Link to article at PubMed

2022 Jan 5. In: StatPearls [Internet]. Treasure Island (FL): StatPearls Publishing; 2022 Jan–.

ABSTRACT

Tuberculosis (TB) is an ancient human disease caused by Mycobacterium tuberculosis which mainly affects the lungs, making pulmonary disease the most common presentation (K Zaman, 2010) . However, TB is a multi-systemic disease with a protean presentation. The organ system most commonly affected includes the respiratory system, the gastrointestinal (GI) system, the lymphoreticular system, the skin, the central nervous system, the musculoskeletal system, the reproductive system, and the liver .

Evidence of TB has been reported in human remains dated thousands of years (Hershkovitz et al., 2017, K Zaman 2010). For a human pathogen with no known environmental reservoir, Mycobacterium tuberculosis has honed the art of survival and has persisted in human communities from antiquity through modern time.

In the past few decades, there has been a concerted global effort to eradicate TB. These efforts had yielded some positive dividends especially since 2000 when the World Health Organization (WHO, 2017) estimated that the global incidence rate for tuberculosis has fallen by 1.5% every year. Furthermore, mortality arising from tuberculosis has significantly and steadily declined. The World Health Organization (WHO, 2016) reports a 22% drop in global TB mortality from 2000 through 2015.

Despite the gains in tuberculosis control and the decline in both new cases and mortality, TB still accounts for a huge burden of morbidity and mortality worldwide.
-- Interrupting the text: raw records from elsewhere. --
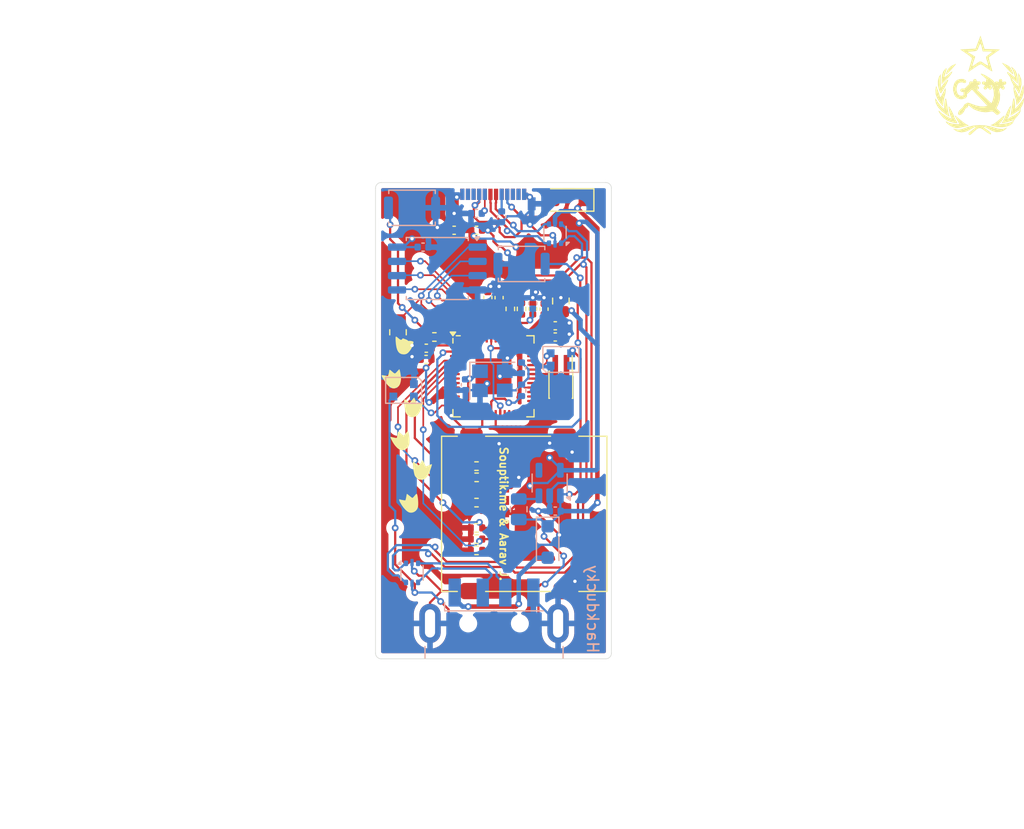
<source format=kicad_pcb>
(kicad_pcb
	(version 20241229)
	(generator "pcbnew")
	(generator_version "9.0")
	(general
		(thickness 1.6)
		(legacy_teardrops no)
	)
	(paper "A4")
	(layers
		(0 "F.Cu" signal)
		(2 "B.Cu" signal)
		(9 "F.Adhes" user "F.Adhesive")
		(11 "B.Adhes" user "B.Adhesive")
		(13 "F.Paste" user)
		(15 "B.Paste" user)
		(5 "F.SilkS" user "F.Silkscreen")
		(7 "B.SilkS" user "B.Silkscreen")
		(1 "F.Mask" user)
		(3 "B.Mask" user)
		(17 "Dwgs.User" user "User.Drawings")
		(19 "Cmts.User" user "User.Comments")
		(21 "Eco1.User" user "User.Eco1")
		(23 "Eco2.User" user "User.Eco2")
		(25 "Edge.Cuts" user)
		(27 "Margin" user)
		(31 "F.CrtYd" user "F.Courtyard")
		(29 "B.CrtYd" user "B.Courtyard")
		(35 "F.Fab" user)
		(33 "B.Fab" user)
		(39 "User.1" user)
		(41 "User.2" user)
		(43 "User.3" user)
		(45 "User.4" user)
	)
	(setup
		(pad_to_mask_clearance 0)
		(allow_soldermask_bridges_in_footprints no)
		(tenting front back)
		(pcbplotparams
			(layerselection 0x00000000_00000000_55555555_5755f5ff)
			(plot_on_all_layers_selection 0x00000000_00000000_00000000_00000000)
			(disableapertmacros no)
			(usegerberextensions no)
			(usegerberattributes yes)
			(usegerberadvancedattributes yes)
			(creategerberjobfile yes)
			(dashed_line_dash_ratio 12.000000)
			(dashed_line_gap_ratio 3.000000)
			(svgprecision 4)
			(plotframeref no)
			(mode 1)
			(useauxorigin no)
			(hpglpennumber 1)
			(hpglpenspeed 20)
			(hpglpendiameter 15.000000)
			(pdf_front_fp_property_popups yes)
			(pdf_back_fp_property_popups yes)
			(pdf_metadata yes)
			(pdf_single_document no)
			(dxfpolygonmode yes)
			(dxfimperialunits yes)
			(dxfusepcbnewfont yes)
			(psnegative no)
			(psa4output no)
			(plot_black_and_white yes)
			(plotinvisibletext no)
			(sketchpadsonfab no)
			(plotpadnumbers no)
			(hidednponfab no)
			(sketchdnponfab yes)
			(crossoutdnponfab yes)
			(subtractmaskfromsilk no)
			(outputformat 1)
			(mirror no)
			(drillshape 1)
			(scaleselection 1)
			(outputdirectory "")
		)
	)
	(net 0 "")
	(net 1 "GND")
	(net 2 "+1V1")
	(net 3 "+3V3")
	(net 4 "XOUT")
	(net 5 "XIN")
	(net 6 "+5V")
	(net 7 "unconnected-(D1-DOUT-Pad4)")
	(net 8 "GP25")
	(net 9 "D+")
	(net 10 "D-")
	(net 11 "Net-(J3-DAT1)")
	(net 12 "Net-(D2-A)")
	(net 13 "Net-(D3-A)")
	(net 14 "Net-(J3-DAT2)")
	(net 15 "unconnected-(P2-RX1+-PadB11)")
	(net 16 "unconnected-(P2-TX1+-PadA2)")
	(net 17 "unconnected-(P2-SBU1-PadA8)")
	(net 18 "Net-(P2-VCONN)")
	(net 19 "Net-(P2-CC)")
	(net 20 "unconnected-(P2-RX2+-PadA11)")
	(net 21 "unconnected-(P2-TX1--PadA3)")
	(net 22 "unconnected-(P2-TX2+-PadB2)")
	(net 23 "unconnected-(P2-SBU2-PadB8)")
	(net 24 "unconnected-(P2-TX2--PadB3)")
	(net 25 "unconnected-(P2-RX2--PadA10)")
	(net 26 "unconnected-(P2-RX1--PadB10)")
	(net 27 "Net-(U4-USB_DP)")
	(net 28 "QSPI_SS")
	(net 29 "Net-(R8-Pad1)")
	(net 30 "Net-(U4-USB_DM)")
	(net 31 "PUSH")
	(net 32 "QSPI_SD3")
	(net 33 "QSPI_SD0")
	(net 34 "QSPI_SD2")
	(net 35 "QSPI_SD1")
	(net 36 "QSPI_SCLK")
	(net 37 "GPIO23")
	(net 38 "GPIO26_ADC3")
	(net 39 "GPIO8")
	(net 40 "GPIO17")
	(net 41 "GPIO24")
	(net 42 "GPIO11")
	(net 43 "RUN")
	(net 44 "GPIO12")
	(net 45 "GPIO13")
	(net 46 "GPIO21")
	(net 47 "GPIO22")
	(net 48 "GPIO14")
	(net 49 "GPIO26_ADC0")
	(net 50 "SWD")
	(net 51 "GPIO9")
	(net 52 "GPIO6")
	(net 53 "GPIO26_ADC1")
	(net 54 "GPIO1")
	(net 55 "GPIO18")
	(net 56 "GPIO10")
	(net 57 "GPIO19")
	(net 58 "GPIO0")
	(net 59 "GPIO15")
	(net 60 "GPIO16")
	(net 61 "GPIO20")
	(net 62 "SWCLK")
	(net 63 "GPIO7")
	(net 64 "Net-(U2-EN)")
	(net 65 "unconnected-(U2-NC-Pad4)")
	(net 66 "DUPA-")
	(net 67 "DUPA+")
	(net 68 "SD_MISO")
	(net 69 "SD_MOSI")
	(net 70 "SD_CS")
	(net 71 "SD_CLK")
	(net 72 "DUPC-")
	(net 73 "DUPC+")
	(net 74 "Net-(C12-Pad1)")
	(net 75 "unconnected-(D4-DOUT-Pad4)")
	(footprint "Resistor_SMD:R_0402_1005Metric" (layer "F.Cu") (at 84.74 77.25))
	(footprint "LOGO" (layer "F.Cu") (at 82.5 84.75 90))
	(footprint "Resistor_SMD:R_0402_1005Metric" (layer "F.Cu") (at 88.49 95.245))
	(footprint "Capacitor_SMD:C_0402_1005Metric" (layer "F.Cu") (at 84.02 78.25 180))
	(footprint "Capacitor_SMD:C_0805_2012Metric" (layer "F.Cu") (at 96 74.05 -90))
	(footprint "Package_DFN_QFN:QFN-56-1EP_7x7mm_P0.4mm_EP3.2x3.2mm" (layer "F.Cu") (at 90 80.75))
	(footprint "Capacitor_SMD:C_0402_1005Metric" (layer "F.Cu") (at 84 79.25 180))
	(footprint "kicadlogos:communism" (layer "F.Cu") (at 133.25 55.25))
	(footprint "LOGO" (layer "F.Cu") (at 82.75 65.75))
	(footprint "Connector_USB:USB_C_Plug_Molex_105444" (layer "F.Cu") (at 89.979 64.511))
	(footprint "Capacitor_SMD:C_0402_1005Metric" (layer "F.Cu") (at 88.5 67.75))
	(footprint "Resistor_SMD:R_0402_1005Metric" (layer "F.Cu") (at 92.5 74.75 90))
	(footprint "Capacitor_SMD:C_0402_1005Metric" (layer "F.Cu") (at 89.5 73.73 90))
	(footprint "Capacitor_SMD:C_0402_1005Metric" (layer "F.Cu") (at 95.5 77.25))
	(footprint "Resistor_SMD:R_0402_1005Metric" (layer "F.Cu") (at 88.5 89.745))
	(footprint "Resistor_SMD:R_0805_2012Metric_Pad1.20x1.40mm_HandSolder" (layer "F.Cu") (at 81.5 76.83 90))
	(footprint "Resistor_SMD:R_0402_1005Metric" (layer "F.Cu") (at 88.49 94.245))
	(footprint "Capacitor_SMD:C_0402_1005Metric" (layer "F.Cu") (at 94.5 74.77 90))
	(footprint "Connector_Card:microSD_HC_Molex_47219-2001" (layer "F.Cu") (at 92.74 92.995 90))
	(footprint "Capacitor_SMD:C_0402_1005Metric" (layer "F.Cu") (at 86.5 67.75 180))
	(footprint "Resistor_SMD:R_0402_1005Metric" (layer "F.Cu") (at 91.5 74.75 90))
	(footprint "Capacitor_SMD:C_0402_1005Metric" (layer "F.Cu") (at 90.5 73.75 90))
	(footprint "LOGO" (layer "F.Cu") (at 81.75 101.25 90))
	(footprint "Connector_PinHeader_1.00mm:PinHeader_2x02_P1.00mm_Vertical_SMD" (layer "F.Cu") (at 96 81.5 -90))
	(footprint "Diode_SMD:D_SOD-123F" (layer "F.Cu") (at 96.729 65.051 180))
	(footprint "Resistor_SMD:R_0402_1005Metric" (layer "F.Cu") (at 88.49 91.995))
	(footprint "Resistor_SMD:R_0402_1005Metric" (layer "F.Cu") (at 88.49 96.245))
	(footprint "Capacitor_SMD:C_0402_1005Metric" (layer "F.Cu") (at 95.5 76.25))
	(footprint "Capacitor_SMD:C_0402_1005Metric" (layer "F.Cu") (at 93.5 74.75 90))
	(footprint "Resistor_SMD:R_0402_1005Metric"
		(layer "F.Cu")
		(uuid "f9da5754-689e-4666-a23d-3db0c6397e63")
		(at 88.49 88.745)
		(descr "Resistor SMD 0402 (1005 Metric), square (rectangular) end terminal, IPC_7351 nominal, (Body size source: IPC-SM-782 page 72, https://www.pcb-3d.com/wordpress/wp-content/uploads/ipc-sm-782a_amendment_1_and_2.pdf), generated with kicad-footprint-generator")
		(tags "resistor")
		(property "Reference" "R21"
			(at 0 -1.17 0)
			(layer "F.SilkS")
			(hide yes)
			(uuid "044e13e9-2ad7-4ccc-b156-6487bbc02c87")
			(effects
				(font
					(size 1 1)
					(thickness 0.15)
				)
			)
		)
		(property "Value" "10k"
			(at 0 1.17 0)
			(layer "F.Fab")
			(uuid "3627d018-ced5-4c8c-af58-31dab79ca0b0")
			(effects
				(font
					(size 1 1)
					(thickness 0.15)
				)
			)
		)
		(property "Datasheet" ""
			(at 0 0 0)
			(unlocked yes)
			(layer "F.Fab")
			(hide yes)
			(uuid "9c949c41-5ac7-44a3-a30a-ec296a0d1cda")
			(effects
				(font
					(size 1.27 1.27)
					(thickness 0.15)
				)
			)
		)
		(property "Description" "Resistor"
			(at 0 0 0)
			(unlocked yes)
			(layer "F.Fab")
			(hide yes)
			(uuid "7f536d6
... [397661 chars truncated]
</source>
The bulk of the global burden of new infection and tuberculosis death is borne by developing countries with 6 countries, India, Indonesia, China, Nigeria, Pakistan, and South Africa, accounting for 60% of TB death in 2015, (WHO, 2017) .
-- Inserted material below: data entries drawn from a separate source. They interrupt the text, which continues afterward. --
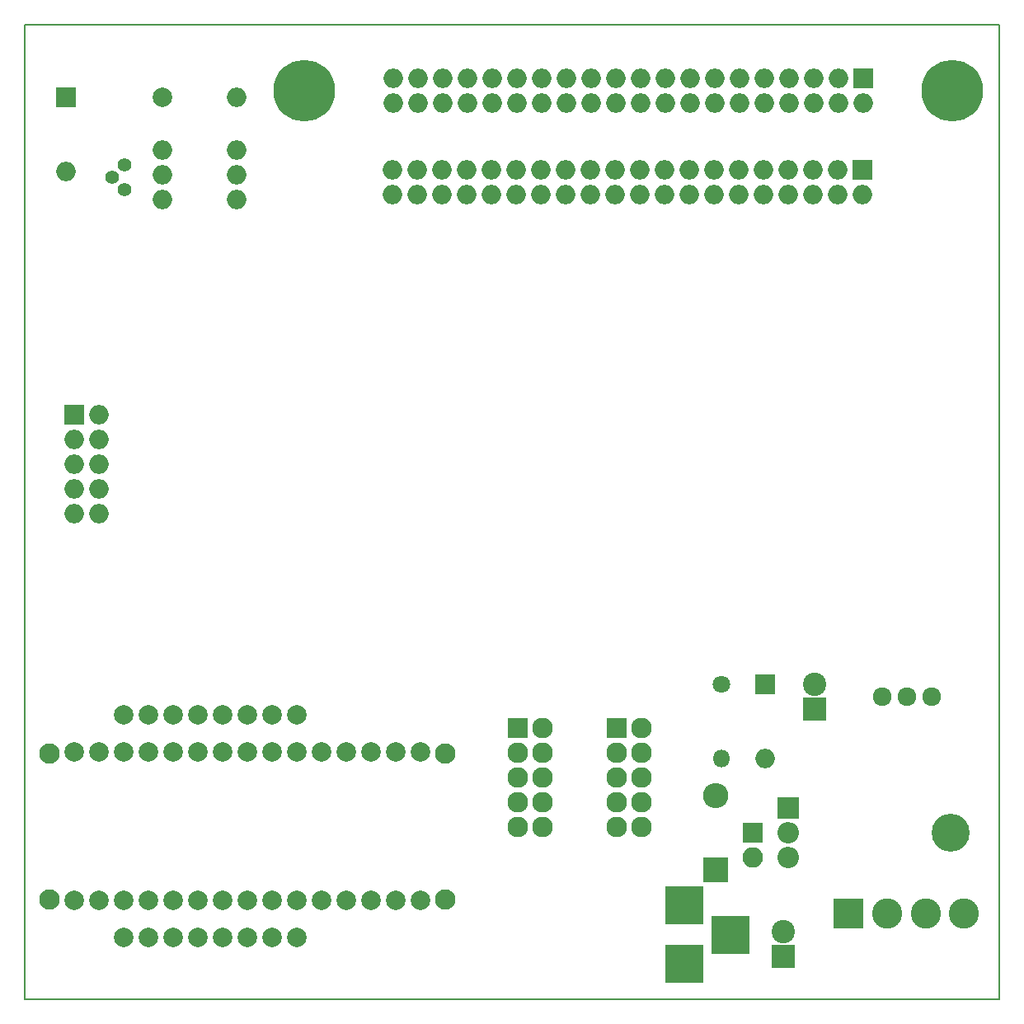
<source format=gbr>
%TF.GenerationSoftware,KiCad,Pcbnew,4.0.7*%
%TF.CreationDate,2018-06-26T21:29:00-04:00*%
%TF.ProjectId,row_driver,726F775F6472697665722E6B69636164,rev?*%
%TF.FileFunction,Soldermask,Bot*%
%FSLAX46Y46*%
G04 Gerber Fmt 4.6, Leading zero omitted, Abs format (unit mm)*
G04 Created by KiCad (PCBNEW 4.0.7) date Tuesday, June 26, 2018 'PMt' 09:29:00 PM*
%MOMM*%
%LPD*%
G01*
G04 APERTURE LIST*
%ADD10C,0.100000*%
%ADD11C,0.150000*%
%ADD12R,2.400000X2.400000*%
%ADD13C,2.400000*%
%ADD14R,3.900120X3.900120*%
%ADD15C,1.400760*%
%ADD16C,2.000000*%
%ADD17O,2.000000X2.000000*%
%ADD18C,1.924000*%
%ADD19R,3.100000X3.100000*%
%ADD20C,3.100000*%
%ADD21C,1.800000*%
%ADD22O,1.800000X1.800000*%
%ADD23R,2.100000X2.100000*%
%ADD24O,2.100000X2.100000*%
%ADD25R,2.000000X2.000000*%
%ADD26R,2.600000X2.600000*%
%ADD27O,2.600000X2.600000*%
%ADD28O,3.900000X3.900000*%
%ADD29R,2.200000X2.200000*%
%ADD30O,2.200000X2.200000*%
%ADD31R,2.127200X2.127200*%
%ADD32O,2.127200X2.127200*%
%ADD33C,2.100000*%
%ADD34C,6.324600*%
G04 APERTURE END LIST*
D10*
D11*
X25000000Y-25000000D02*
X125000000Y-25000000D01*
X25000000Y-125000000D02*
X25000000Y-25000000D01*
X125000000Y-125000000D02*
X25000000Y-125000000D01*
X125000000Y-25000000D02*
X125000000Y-125000000D01*
D12*
X106045000Y-95250000D03*
D13*
X106045000Y-92710000D03*
D14*
X92710000Y-115412520D03*
X92710000Y-121412000D03*
X97409000Y-118412260D03*
D15*
X33909000Y-40640000D03*
X35179000Y-39370000D03*
X35179000Y-41910000D03*
D16*
X39116000Y-32385000D03*
D17*
X46736000Y-32385000D03*
D18*
X118110000Y-93980000D03*
X115570000Y-93980000D03*
X113030000Y-93980000D03*
D17*
X39116000Y-37846000D03*
X39116000Y-40386000D03*
X39116000Y-42926000D03*
X46736000Y-42926000D03*
X46736000Y-40386000D03*
X46736000Y-37846000D03*
D19*
X109555000Y-116205000D03*
D20*
X113515000Y-116205000D03*
X117475000Y-116205000D03*
X121435000Y-116205000D03*
D12*
X102870000Y-120650000D03*
D13*
X102870000Y-118110000D03*
D21*
X96520000Y-92710000D03*
D22*
X96520000Y-100330000D03*
D23*
X99695000Y-107950000D03*
D24*
X99695000Y-110490000D03*
D25*
X29210000Y-32385000D03*
D17*
X29210000Y-40005000D03*
D25*
X100965000Y-92710000D03*
D17*
X100965000Y-100330000D03*
D26*
X95885000Y-111760000D03*
D27*
X95885000Y-104140000D03*
D28*
X120015000Y-107950000D03*
D29*
X103355000Y-105410000D03*
D30*
X103355000Y-107950000D03*
X103355000Y-110490000D03*
D31*
X75594035Y-97205947D03*
D32*
X78134035Y-97205947D03*
X75594035Y-99745947D03*
X78134035Y-99745947D03*
X75594035Y-102285947D03*
X78134035Y-102285947D03*
X75594035Y-104825947D03*
X78134035Y-104825947D03*
X75594035Y-107365947D03*
X78134035Y-107365947D03*
D31*
X85754035Y-97205947D03*
D32*
X88294035Y-97205947D03*
X85754035Y-99745947D03*
X88294035Y-99745947D03*
X85754035Y-102285947D03*
X88294035Y-102285947D03*
X85754035Y-104825947D03*
X88294035Y-104825947D03*
X85754035Y-107365947D03*
X88294035Y-107365947D03*
D16*
X47805064Y-114911222D03*
X45265064Y-114911222D03*
X42725064Y-114911222D03*
X40185064Y-114911222D03*
X37645064Y-114911222D03*
X35105064Y-114911222D03*
X32565064Y-114911222D03*
X30025064Y-114911222D03*
D33*
X27475064Y-114801222D03*
X68135064Y-114801222D03*
X68135064Y-99781222D03*
X27475064Y-99781222D03*
D16*
X50345064Y-114911222D03*
X52885064Y-114911222D03*
X55425064Y-114911222D03*
X57965064Y-114911222D03*
X60505064Y-114911222D03*
X63045064Y-114911222D03*
X65585064Y-114911222D03*
X65585064Y-99671222D03*
X63045064Y-99671222D03*
X60505064Y-99671222D03*
X57965064Y-99671222D03*
X55425064Y-99671222D03*
X52885064Y-99671222D03*
X50345064Y-99671222D03*
X47805064Y-99671222D03*
X45265064Y-99671222D03*
X42725064Y-99671222D03*
X40185064Y-99671222D03*
X37645064Y-99671222D03*
X35105064Y-99671222D03*
X32565064Y-99671222D03*
X30025064Y-99671222D03*
X52885064Y-95861222D03*
X50345064Y-95861222D03*
X47805064Y-95861222D03*
X45265064Y-95861222D03*
X42725064Y-95861222D03*
X40185064Y-95861222D03*
X37645064Y-95861222D03*
X35105064Y-95861222D03*
X35105064Y-118721222D03*
X37645064Y-118721222D03*
X40185064Y-118721222D03*
X42725064Y-118721222D03*
X45265064Y-118721222D03*
X47805064Y-118721222D03*
X50345064Y-118721222D03*
X52885064Y-118721222D03*
D25*
X30000000Y-65000000D03*
D17*
X32540000Y-65000000D03*
X30000000Y-67540000D03*
X32540000Y-67540000D03*
X30000000Y-70080000D03*
X32540000Y-70080000D03*
X30000000Y-72620000D03*
X32540000Y-72620000D03*
X30000000Y-75160000D03*
X32540000Y-75160000D03*
D25*
X110998000Y-39878000D03*
D17*
X110998000Y-42418000D03*
X108458000Y-39878000D03*
X108458000Y-42418000D03*
X105918000Y-39878000D03*
X105918000Y-42418000D03*
X103378000Y-39878000D03*
X103378000Y-42418000D03*
X100838000Y-39878000D03*
X100838000Y-42418000D03*
X98298000Y-39878000D03*
X98298000Y-42418000D03*
X95758000Y-39878000D03*
X95758000Y-42418000D03*
X93218000Y-39878000D03*
X93218000Y-42418000D03*
X90678000Y-39878000D03*
X90678000Y-42418000D03*
X88138000Y-39878000D03*
X88138000Y-42418000D03*
X85598000Y-39878000D03*
X85598000Y-42418000D03*
X83058000Y-39878000D03*
X83058000Y-42418000D03*
X80518000Y-39878000D03*
X80518000Y-42418000D03*
X77978000Y-39878000D03*
X77978000Y-42418000D03*
X75438000Y-39878000D03*
X75438000Y-42418000D03*
X72898000Y-39878000D03*
X72898000Y-42418000D03*
X70358000Y-39878000D03*
X70358000Y-42418000D03*
X67818000Y-39878000D03*
X67818000Y-42418000D03*
X65278000Y-39878000D03*
X65278000Y-42418000D03*
X62738000Y-39878000D03*
X62738000Y-42418000D03*
D25*
X111029750Y-30480000D03*
D17*
X111029750Y-33020000D03*
X108489750Y-30480000D03*
X108489750Y-33020000D03*
X105949750Y-30480000D03*
X105949750Y-33020000D03*
X103409750Y-30480000D03*
X103409750Y-33020000D03*
X100869750Y-30480000D03*
X100869750Y-33020000D03*
X98329750Y-30480000D03*
X98329750Y-33020000D03*
X95789750Y-30480000D03*
X95789750Y-33020000D03*
X93249750Y-30480000D03*
X93249750Y-33020000D03*
X90709750Y-30480000D03*
X90709750Y-33020000D03*
X88169750Y-30480000D03*
X88169750Y-33020000D03*
X85629750Y-30480000D03*
X85629750Y-33020000D03*
X83089750Y-30480000D03*
X83089750Y-33020000D03*
X80549750Y-30480000D03*
X80549750Y-33020000D03*
X78009750Y-30480000D03*
X78009750Y-33020000D03*
X75469750Y-30480000D03*
X75469750Y-33020000D03*
X72929750Y-30480000D03*
X72929750Y-33020000D03*
X70389750Y-30480000D03*
X70389750Y-33020000D03*
X67849750Y-30480000D03*
X67849750Y-33020000D03*
X65309750Y-30480000D03*
X65309750Y-33020000D03*
X62769750Y-30480000D03*
X62769750Y-33020000D03*
D34*
X120173750Y-31750000D03*
X53625750Y-31750000D03*
M02*

</source>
Tuberculosis remains a significant cause of both illness and death in developed countries especially among individuals with a suppressed immune system. People with HIV are particularly vulnerable to death due to tuberculosis. Tuberculosis accounted for 35% of global mortality in individuals with HIV/AIDS in 2015. (W.H.O, 2017). Children are also vulnerable, and tuberculosis was responsible for one million illnesses in children in 2015 according to the WHO.